▶ RECORDED INFORMATION
◇ ◇ ◇ ◇

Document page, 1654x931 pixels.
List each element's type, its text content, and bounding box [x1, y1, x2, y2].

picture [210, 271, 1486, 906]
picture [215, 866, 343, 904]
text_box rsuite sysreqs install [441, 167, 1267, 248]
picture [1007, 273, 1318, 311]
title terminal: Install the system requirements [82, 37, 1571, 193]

◇ ◇ ◇ ◇

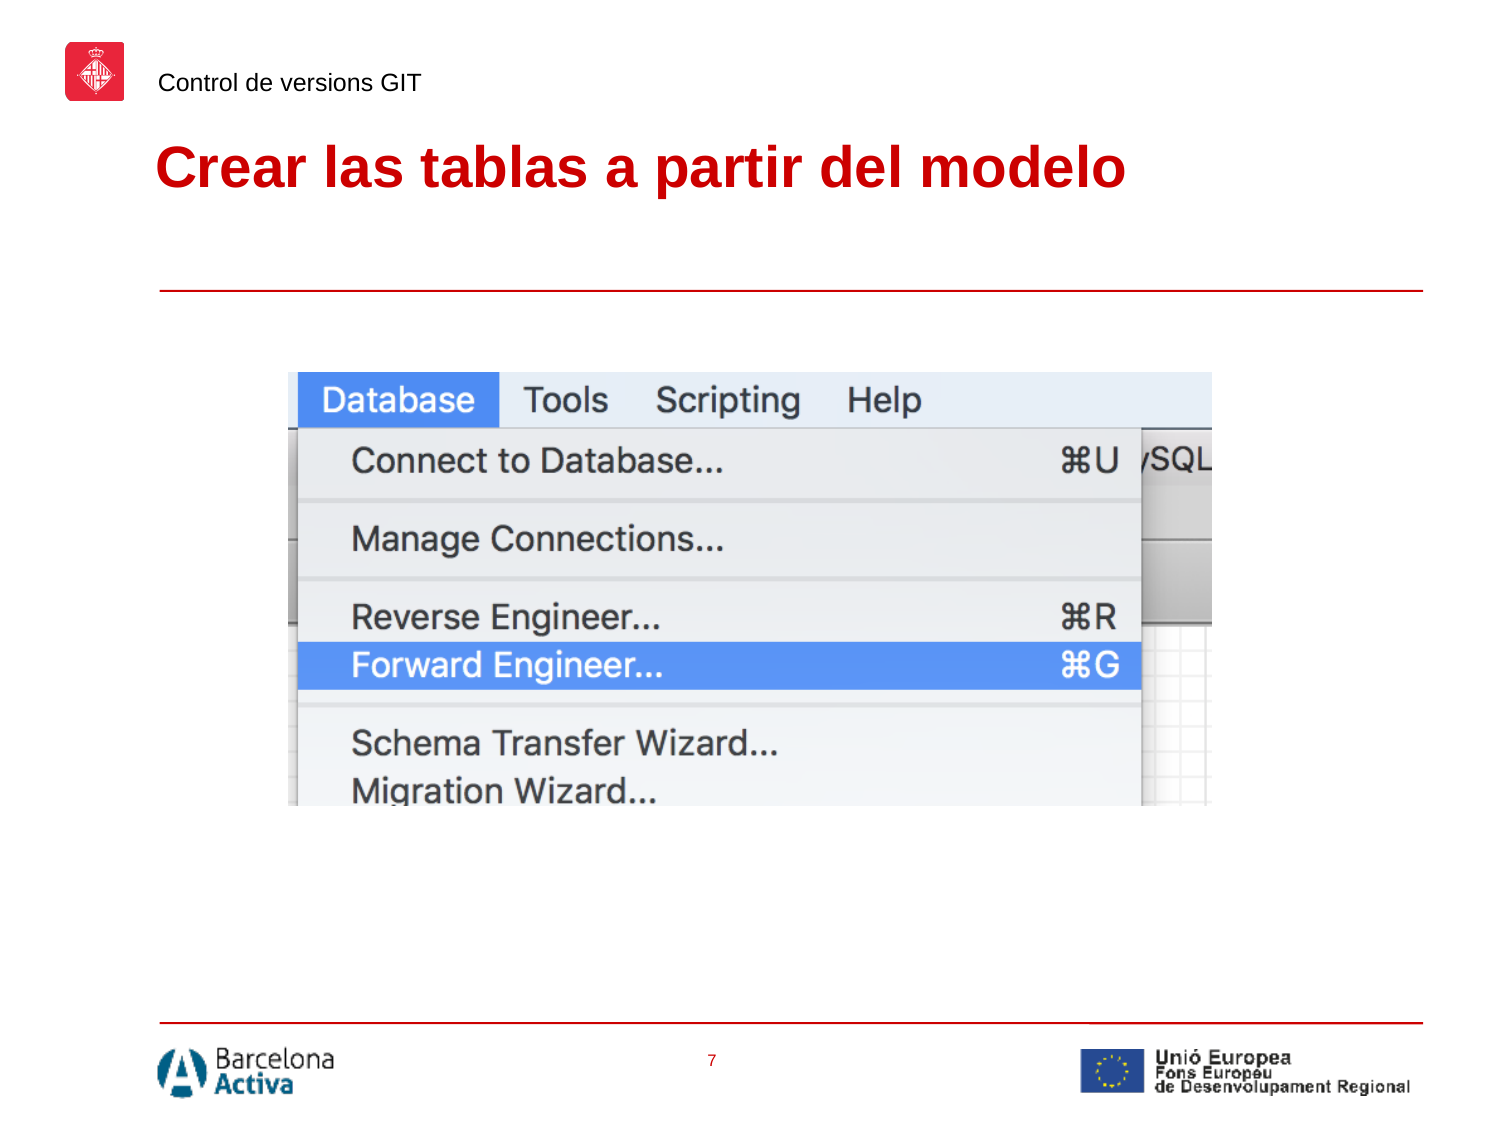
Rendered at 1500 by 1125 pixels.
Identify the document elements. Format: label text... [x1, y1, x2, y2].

◇ ◇ ◇ ◇

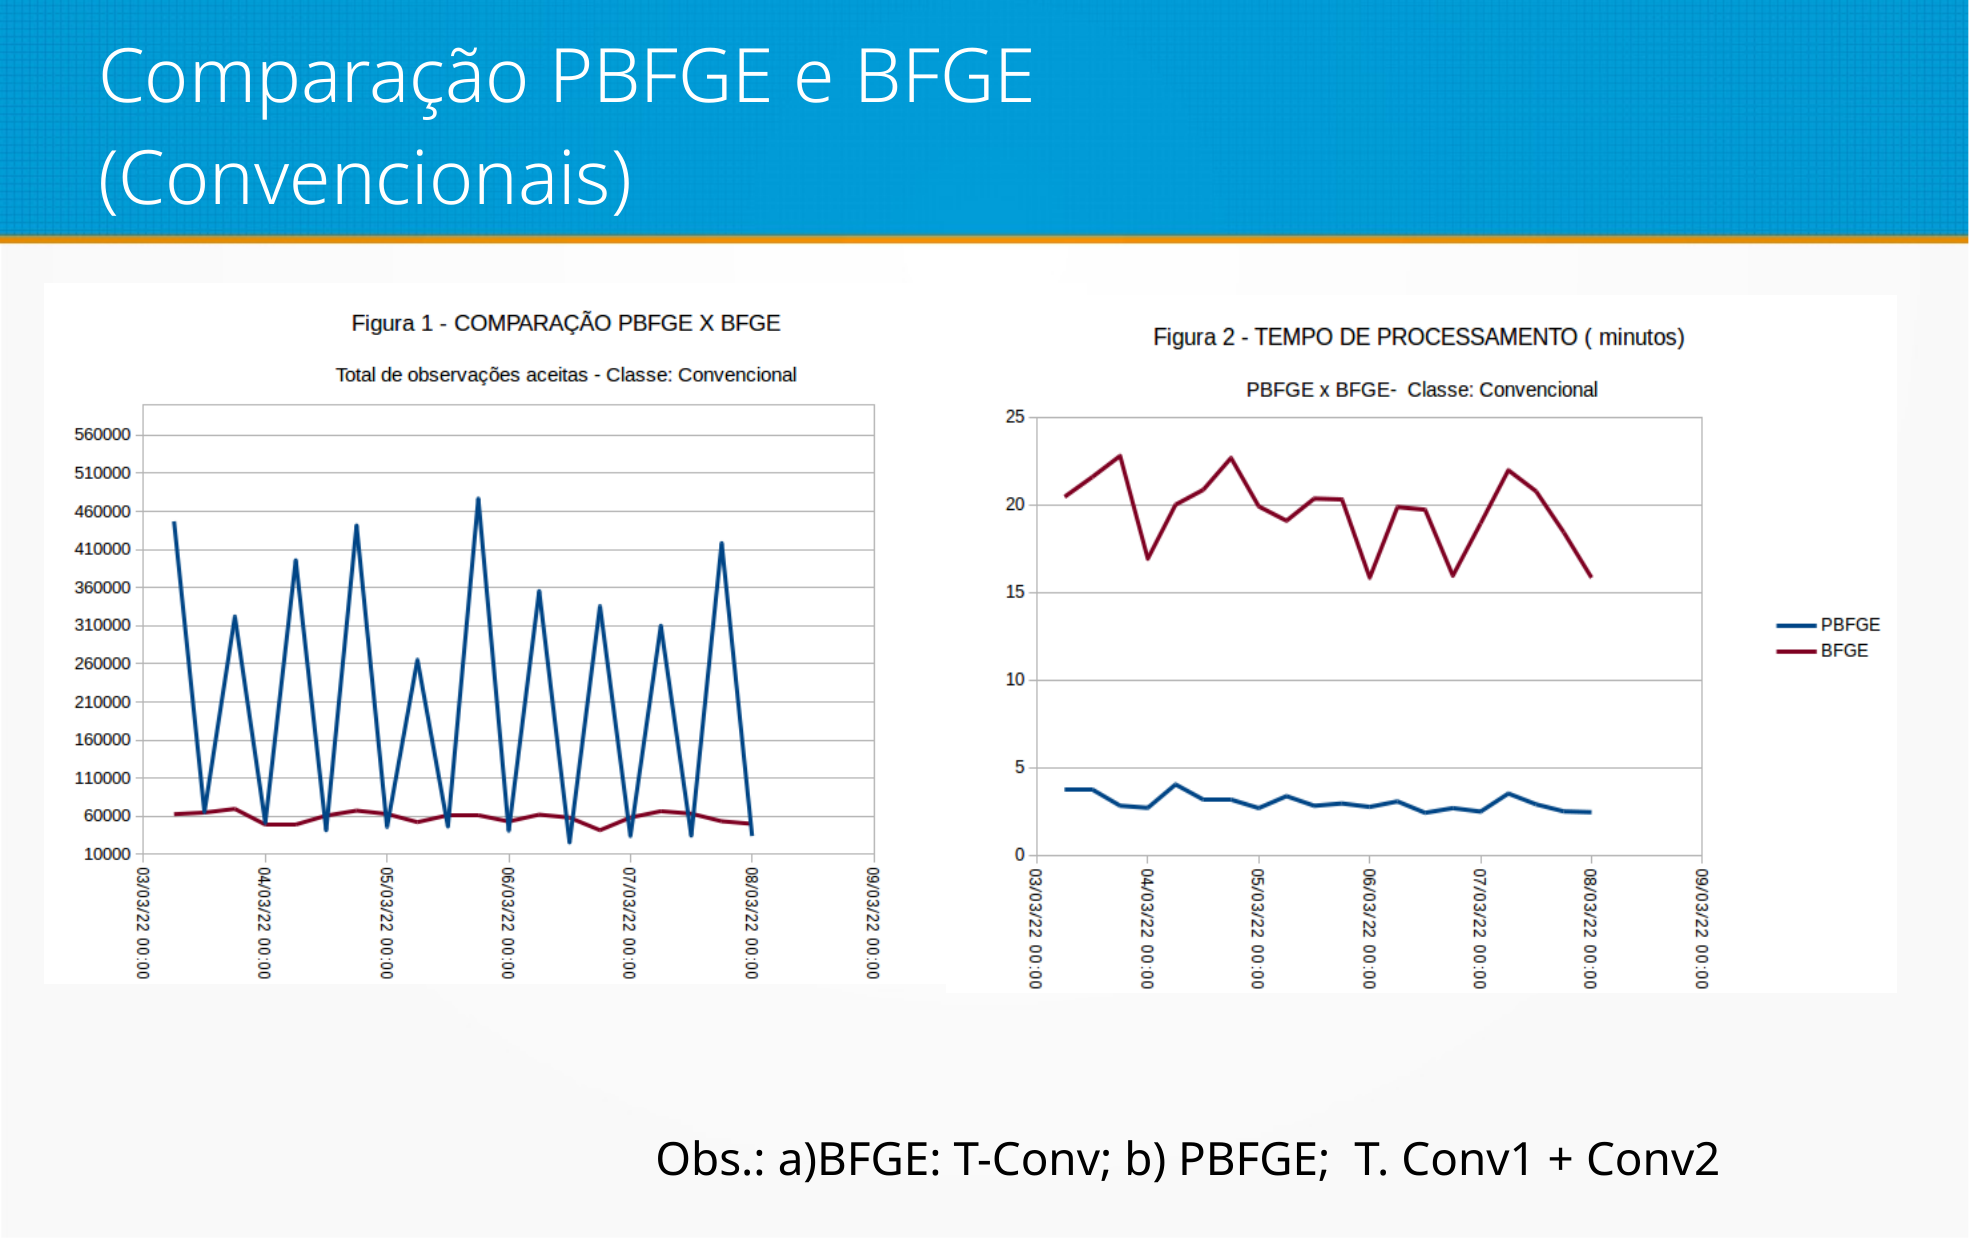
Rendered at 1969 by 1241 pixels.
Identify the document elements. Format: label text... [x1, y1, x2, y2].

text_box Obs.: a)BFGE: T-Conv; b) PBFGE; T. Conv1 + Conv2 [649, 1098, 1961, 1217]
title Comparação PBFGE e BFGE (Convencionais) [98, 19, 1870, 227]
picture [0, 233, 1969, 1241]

◇ ◇ ◇ ◇

▶ DIRECTION
Duplicate the entries from the line containing "Document page, 1654x931 pixels." through the line containing "title terminal: Install", including both of those lines.

▶ EXERCISE ANSWER
Document page, 1654x931 pixels.
List each element's type, its text content, and bounding box [x1, y1, x2, y2].

picture [210, 271, 1486, 906]
picture [215, 866, 343, 904]
text_box rsuite sysreqs install [441, 167, 1267, 248]
picture [1007, 273, 1318, 311]
title terminal: Install the system requirements [82, 37, 1571, 193]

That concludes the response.